Reinsurance News

Philippines kicks off World Bank supported Parametric Insurance Pilot

15th August 2017 - Author: Staff Writer

With the support of the World Bank the Philippines has kicked off a Parametric Insurance Pilot project that provides up to $19.5 million for typhoon and earthquake cover to 25 local government units  (LGUs) in disaster prone provinces, the Department of Finance (DOF) announced.

The year long pilot project was launched on July 28th, and makes local governments in areas hit by an earthquake or typhoon eligible for insurance payouts from the Government Service Insurance System.

Coverage will be fully passed on to the international reinsurance market, thus minimizing risks for the Phillippine government and safeguarding the regime’s ambitious development goals.

The project is part of the National Disaster Risk Reduction and Management (NDRRM) Plan for 2011-2028 and is in line with the Philippines’ Disaster Risk Financing and Insurance Strategy.

“This is one of the many efforts of the Duterte administration in making the country disaster resilient and sustainable,” DOF Assistant Secretary and spokesperson Paola Alvarez, said in a report.


“Unlike the traditional indemnity insurance that takes a long time to assess and process, this Parametric Insurance Pilot will have quick-disbursing payouts whose amounts will depend on the estimated loss triggers determined through the Philippines’ Catastrophic Risk Model developed by the DOF in 2014,” he added.

The typhoon-vulnerable provinces of Batanes and Albay and the earthquake-hit province of Leyte are among 25 provinces eligible for post-disaster payout.

The Bureau of Treasury acts as policyholder and will enable fast distribution of funds to the national and local government units in case of a natural disaster that exceeds the established parameters for payouts.

Alvarez wrote; “Our disaster risk financing strategy provides a comprehensive framework for the implementation of financial protection solutions against natural disasters at the national, local government and individual levels.”

“Since its adoption in 2015, the government has made significant progress in implementation, including most notably the signing of the World-Bank supported $500 million contingent credit line last year.”

The premium payments will be financed through an NDDRM Fund allocated for government facilities’ insurance.

The project’s premiums will go to cover a disaster-specific and a province-specific fund; the disaster-specific premiums will be allocated towards typhoons and earthquakes at a ratio of about 80%/20%, while the province specific premiums will be split equally among the 25 provinces at approximately $390,000 each.
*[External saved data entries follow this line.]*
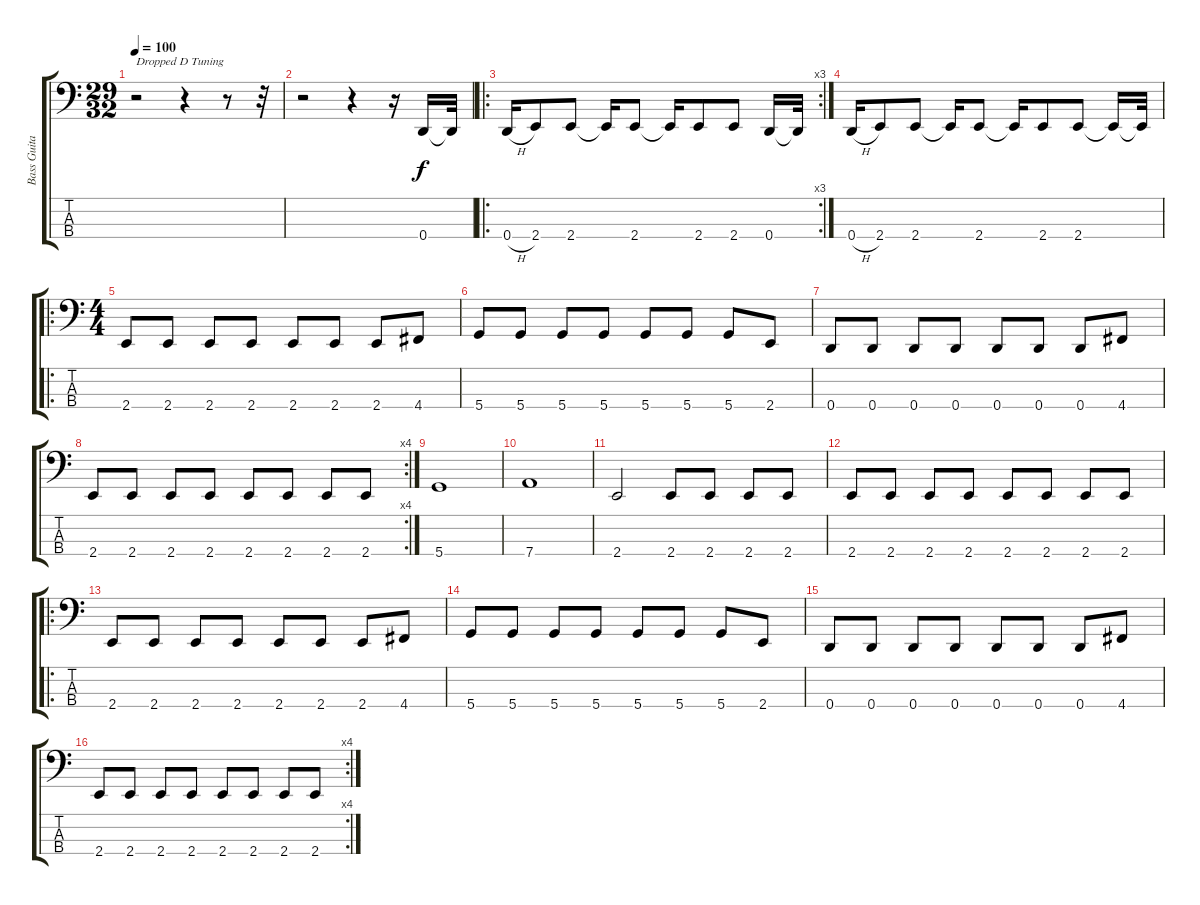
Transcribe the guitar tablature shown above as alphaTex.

\track ("Bass Guitar" "Bass Guita") {instrument electricbasspick}
\staff {score tabs}
\tuning (G2 D2 A1 D1) {hide}
\ts (29 32)
\tempo 100
\clef f4
\ks c
r.2{txt "Dropped D Tuning" dy f instrument electricbasspick} r.4 r.8 r.32 |
r.2 r.4 r.16 0.4.16 0.4{t}.32 |
\ro
\rc 3
0.4{h}.16 2.4.8 2.4.8 2.4{t}.16 2.4.8 2.4{t}.16 2.4.8 2.4.8 0.4.16 0.4{t}.32 |
0.4{h}.16 2.4.8 2.4.8 2.4{t}.16 2.4.8 2.4{t}.16 2.4.8 2.4.8 2.4{t}.16 2.4{t}.32 |
\ro
\ts (4 4)
2.4.8 2.4.8 2.4.8 2.4.8 2.4.8 2.4.8 2.4.8 4.4.8 |
5.4.8 5.4.8 5.4.8 5.4.8 5.4.8 5.4.8 5.4.8 2.4.8 |
0.4.8 0.4.8 0.4.8 0.4.8 0.4.8 0.4.8 0.4.8 4.4.8 |
\rc 4
2.4.8 2.4.8 2.4.8 2.4.8 2.4.8 2.4.8 2.4.8 2.4.8 |
5.4.1 |
7.4.1 |
2.4.2 2.4.8 2.4.8 2.4.8 2.4.8 |
2.4.8 2.4.8 2.4.8 2.4.8 2.4.8 2.4.8 2.4.8 2.4.8 |
\ro
2.4.8 2.4.8 2.4.8 2.4.8 2.4.8 2.4.8 2.4.8 4.4.8 |
5.4.8 5.4.8 5.4.8 5.4.8 5.4.8 5.4.8 5.4.8 2.4.8 |
0.4.8 0.4.8 0.4.8 0.4.8 0.4.8 0.4.8 0.4.8 4.4.8 |
\rc 4
2.4.8 2.4.8 2.4.8 2.4.8 2.4.8 2.4.8 2.4.8 2.4.8
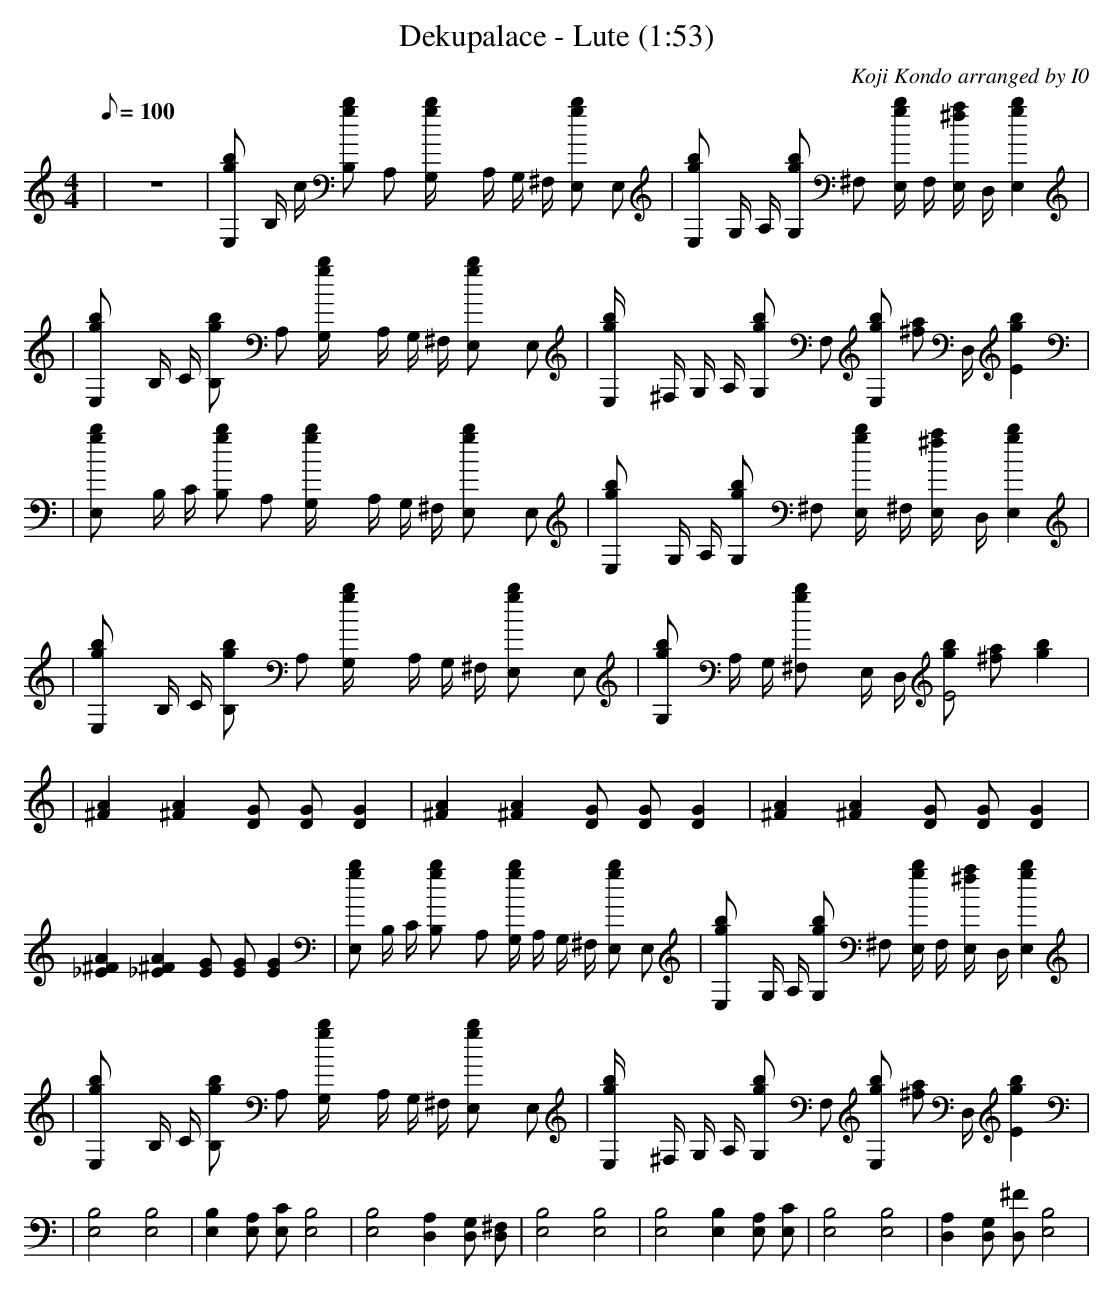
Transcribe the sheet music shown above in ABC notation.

X:1
T:Dekupalace - Lute (1:53)
C:Koji Kondo arranged by I0
M:4/4
L:1/8
Q:100
K:C
| z8 | [E,g2b2] B,/2 c/2 [B,g2b2] A, [g2b2G,/2] A,/2 G,/2 ^F,/2 [E,g2b2] E, | [E,g2b2] G,/2 A,/2 [G,g2b2] ^F, [E,/2gb] F,/2 [E,/2^fa] D,/2 [E,2b2g2] |
| [g2b2E,] B,/2 C/2 [g2b2B,] A, [g2b2G,/2] A,/2 G,/2 ^F,/2 [g2b2E,] E, | [g2b2E,/2] ^F,/2 G,/2 A,/2 [g2b2G,] F, [E,gb] [z/2^fa] D,/2 [E2g2b2] |
| [g2b2E,] B,/2 C/2 [B,g2b2] A, [b2g2G,/2] A,/2 G,/2 ^F,/2 [b2g2E,] E, | [g2b2E,] G,/2 A,/2 [g2b2G,] ^F, [gbE,/2] ^F,/2 [^faE,/2] D,/2 [g2b2E,2] |
| [g2b2E,] B,/2 C/2 [g2b2B,] A, [g2b2G,/2] A,/2 G,/2 ^F,/2 [g2b2E,] E, | [g2b2G,] A,/2 G,/2 [g2b2^F,] E,/2 D,/2 [gbE4] [^fa] [g2b2] |
| [^F2A2] [^F2A2] [DG] [DG] [D2G2] | [^F2A2] [^F2A2] [DG] [DG] [D2G2] | [^F2A2] [^F2A2] [DG] [DG] [D2G2] | [A2^F2_E2] [A2^F2_E2] [EG] [EG] [E2G2] | [E,g2b2] B,/2 C/2 [g2b2B,] A, [G,/2g2b2] A,/2 G,/2 ^F,/2 [E,g2b2] E, | [g2b2E,] G,/2 A,/2 [g2b2G,] ^F, [E,/2gb] F,/2 [^faE,/2] D,/2 [E,2g2b2] |
| [g2b2E,] B,/2 c,/2 [g2b2B,] A, [g2b2G,/2] A,/2 G,/2 ^F,/2 [g2b2E,] E, | [g2b2E,/2] ^F,/2 G,/2 A,/2 [g2b2G,] F, [E,gb] [^faz/2] D,/2 [E2g2b2] |
| [E,4B,4] [E,4B,4] | [E,2B,2] [E,A,] [E,c,] [E,4B,4] | [E,4B,4] [D,2A,2] [D,G,] [D,^F,] | [B,4E,4] [B,4E,4] | [E,4B,4] [E,2B,2] [E,A,] [E,C] | [E,4B,4] [E,4B,4] | [D,2A,2] [D,G,] [D,^F] [E,4B,4] |

| [E,g2b2] B,/2 c/2 [B,g2b2] A, [g2b2G,/2] A,/2 G,/2 ^F,/2 [E,g2b2] E, | [E,g2b2] G,/2 A,/2 [G,g2b2] ^F, [E,/2gb] F,/2 [E,/2^fa] D,/2 [E,2b2g2] |
| [g2b2E,] B,/2 C/2 [g2b2B,] A, [g2b2G,/2] A,/2 G,/2 ^F,/2 [g2b2E,] E, | [g2b2E,/2] ^F,/2 G,/2 A,/2 [g2b2G,] F, [E,gb] [z/2^fa] D,/2 [E2g2b2] |
| [g2b2E,] B,/2 C/2 [B,g2b2] A, [b2g2G,/2] A,/2 G,/2 ^F,/2 [b2g2E,] E, | [g2b2E,] G,/2 A,/2 [g2b2G,] ^F, [gbE,/2] ^F,/2 [^faE,/2] D,/2 [g2b2E,2] |
| [g2b2E,] B,/2 C/2 [g2b2B,] A, [g2b2G,/2] A,/2 G,/2 ^F,/2 [g2b2E,] E, | [g2b2G,] A,/2 G,/2 [g2b2^F,] E,/2 D,/2 [gbE4] [^fa] [g2b2] |
| [^F2A2] [^F2A2] [DG] [DG] [D2G2] | [^F2A2] [^F2A2] [DG] [DG] [D2G2] | [^F2A2] [^F2A2] [DG] [DG] [D2G2] | [A2^F2_E2] [A2^F2_E2] [EG] [EG] [E2G2] | [E,g2b2] B,/2 C/2 [g2b2B,] A, [G,/2g2b2] A,/2 G,/2 ^F,/2 [E,g2b2] E, | [g2b2E,] G,/2 A,/2 [g2b2G,] ^F, [E,/2gb] F,/2 [^faE,/2] D,/2 [E,2g2b2] |
| [g2b2E,] B,/2 c,/2 [g2b2B,] A, [g2b2G,/2] A,/2 G,/2 ^F,/2 [g2b2E,] E, | [g2b2E,/2] ^F,/2 G,/2 A,/2 [g2b2G,] F, [E,gb] [^faz/2] D,/2 [E2g2b2] |
| [E,4B,4] [E,4B,4] | [E,2B,2] [E,A,] [E,c,] [E,4B,4] | [E,4B,4] [D,2A,2] [D,G,] [D,^F,] | [B,4E,4] [B,4E,4] [E,4B,4] [E,2B,2] [E,A,] [E,C] | [E,4B,4] [E,4B,4] | [D,2A,2] [D,G,] [D,^F] [E,4B,4]
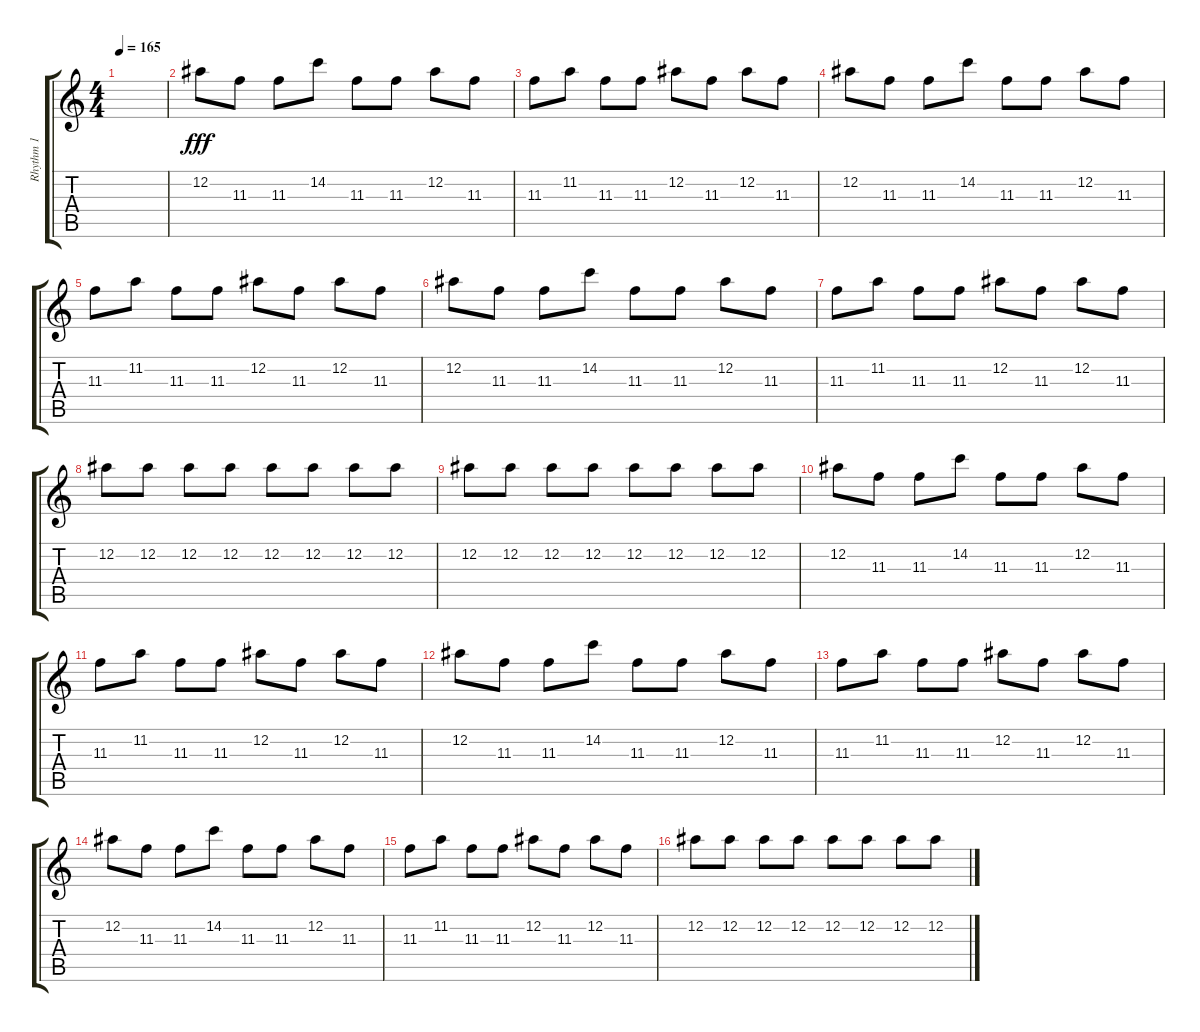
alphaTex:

\track ("Rhythm 1" "Rhythm 1") {instrument distortionguitar}
\staff {score tabs}
\tuning (Eb4 Bb3 Gb3 Db3 Ab2 Eb2) {hide}
\ts (4 4)
\tempo 165
\clef g2
\ks c
|
12.2.8{dy fff instrument distortionguitar} 11.3.8 11.3.8 14.2.8 11.3.8 11.3.8 12.2.8 11.3.8 |
11.3.8 11.2.8 11.3.8 11.3.8 12.2.8 11.3.8 12.2.8 11.3.8 |
12.2.8 11.3.8 11.3.8 14.2.8 11.3.8 11.3.8 12.2.8 11.3.8 |
11.3.8 11.2.8 11.3.8 11.3.8 12.2.8 11.3.8 12.2.8 11.3.8 |
12.2.8 11.3.8 11.3.8 14.2.8 11.3.8 11.3.8 12.2.8 11.3.8 |
11.3.8 11.2.8 11.3.8 11.3.8 12.2.8 11.3.8 12.2.8 11.3.8 |
12.2.8 12.2.8 12.2.8 12.2.8 12.2.8 12.2.8 12.2.8 12.2.8 |
12.2.8 12.2.8 12.2.8 12.2.8 12.2.8 12.2.8 12.2.8 12.2.8 |
12.2.8 11.3.8 11.3.8 14.2.8 11.3.8 11.3.8 12.2.8 11.3.8 |
11.3.8 11.2.8 11.3.8 11.3.8 12.2.8 11.3.8 12.2.8 11.3.8 |
12.2.8 11.3.8 11.3.8 14.2.8 11.3.8 11.3.8 12.2.8 11.3.8 |
11.3.8 11.2.8 11.3.8 11.3.8 12.2.8 11.3.8 12.2.8 11.3.8 |
12.2.8 11.3.8 11.3.8 14.2.8 11.3.8 11.3.8 12.2.8 11.3.8 |
11.3.8 11.2.8 11.3.8 11.3.8 12.2.8 11.3.8 12.2.8 11.3.8 |
12.2.8 12.2.8 12.2.8 12.2.8 12.2.8 12.2.8 12.2.8 12.2.8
The pilot project represents one of the World Bank’s diverse re/insurance schemes to facilitate development in climate vulnerable nations through enabling risks to be passed on to the global financial market.

As international organisations, governments and re/insurers continue to collaborate through projects such as these, and developing nations increasingly recognising the benefits of disaster prevention measures, its likely the parametric scheme will become more prolific throughout the Asia-Pacific region in coming years.